» Task details
Below are the records. Restate word for word every line from the one that contains "کمبود آهن خون" through the final line, both included.

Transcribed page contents
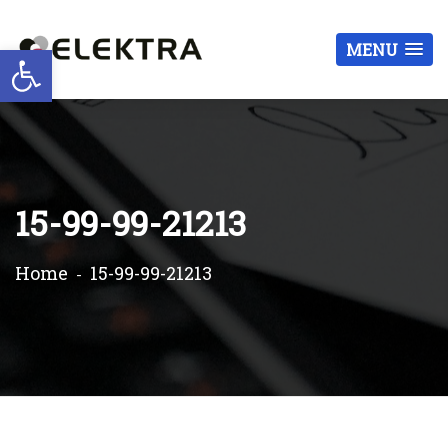
Otwórz pasek narzędzi
MENU
15-99-99-21213
Home
15-99-99-21213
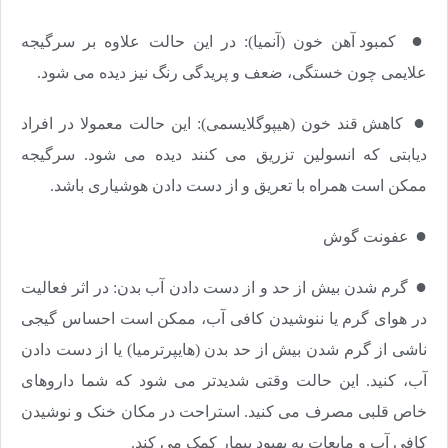
●​​​​​​​
کمبود آهن خون (آنمیا): در این حالت علاوه بر سرگیجه
علایمی چون خستگی، ضعف و پریدگی رنگ نیز دیده می شود.
●​​​​​​​
کاهش قند خون (هیپوگلایسمی): این حالت معمولا در افراد
دیابتی که انسولین تزریق می کنند دیده می شود. سرگیجه
ممکن است همراه با تعریق و از دست دادن هوشیاری باشد.
●​​​​​​​
عفونت گوش
●​​​​​​​
گرم شدن بیش از حد و از دست دادن آب بدن: در اثر فعالیت
در هوای گرم یا ننوشیدن کافی آب، ممکن است احساس گیجی
ناشی از گرم شدن بیش از حد بدن (هایپرترمیا) یا از دست دادن
آب، کنید. این حالت وقتی شدیدتر می شود که شما داروهای
خاص قلبی مصرف می کنید. استراحت در مکان خنک و نوشیدن
کافی آب و مایعات به بهبود بیمار کمک می کند.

» Response box
کمبود آهن خون (آنمیا): در این حالت علاوه بر سرگیجه
علایمی چون خستگی، ضعف و پریدگی رنگ نیز دیده می شود.
●​​​​​​​
کاهش قند خون (هیپوگلایسمی): این حالت معمولا در افراد
دیابتی که انسولین تزریق می کنند دیده می شود. سرگیجه
ممکن است همراه با تعریق و از دست دادن هوشیاری باشد.
●​​​​​​​
عفونت گوش
●​​​​​​​
گرم شدن بیش از حد و از دست دادن آب بدن: در اثر فعالیت
در هوای گرم یا ننوشیدن کافی آب، ممکن است احساس گیجی
ناشی از گرم شدن بیش از حد بدن (هایپرترمیا) یا از دست دادن
آب، کنید. این حالت وقتی شدیدتر می شود که شما داروهای
خاص قلبی مصرف می کنید. استراحت در مکان خنک و نوشیدن
کافی آب و مایعات به بهبود بیمار کمک می کند.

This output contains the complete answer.